Restate each entry exactly, without pictures.

## RECORDS TO USE
- - - -

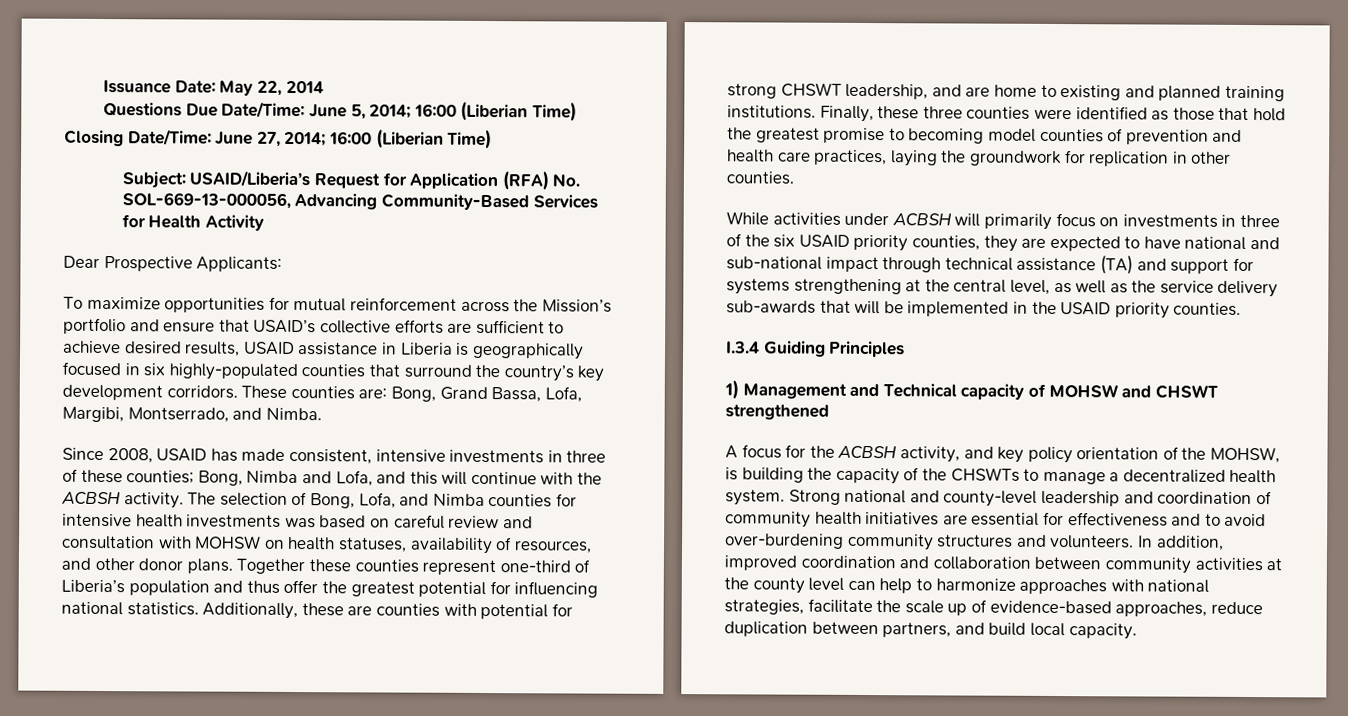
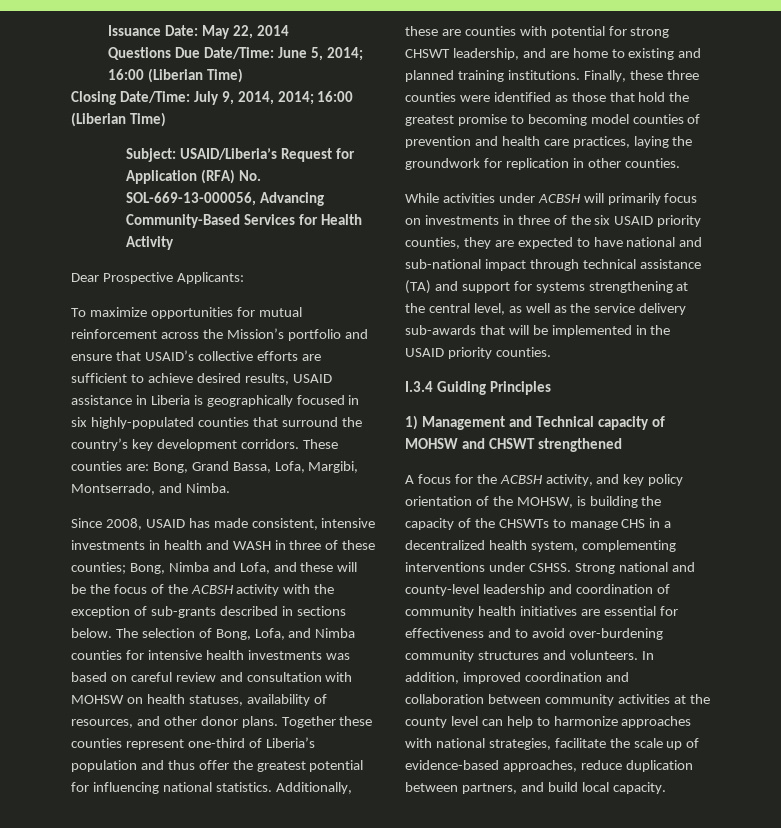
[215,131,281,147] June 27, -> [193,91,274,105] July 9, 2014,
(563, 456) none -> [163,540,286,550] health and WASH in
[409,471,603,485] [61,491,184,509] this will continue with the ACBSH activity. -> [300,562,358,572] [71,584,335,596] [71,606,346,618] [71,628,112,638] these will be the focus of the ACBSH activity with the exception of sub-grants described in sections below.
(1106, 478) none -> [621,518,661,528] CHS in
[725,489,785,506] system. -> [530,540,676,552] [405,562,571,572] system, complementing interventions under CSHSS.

- - - -

## FINISHED EXERCISE
[215,131,281,147] June 27, -> [193,91,274,105] July 9, 2014,
(563, 456) none -> [163,540,286,550] health and WASH in
[409,471,603,485] [61,491,184,509] this will continue with the ACBSH activity. -> [300,562,358,572] [71,584,335,596] [71,606,346,618] [71,628,112,638] these will be the focus of the ACBSH activity with the exception of sub-grants described in sections below.
(1106, 478) none -> [621,518,661,528] CHS in
[725,489,785,506] system. -> [530,540,676,552] [405,562,571,572] system, complementing interventions under CSHSS.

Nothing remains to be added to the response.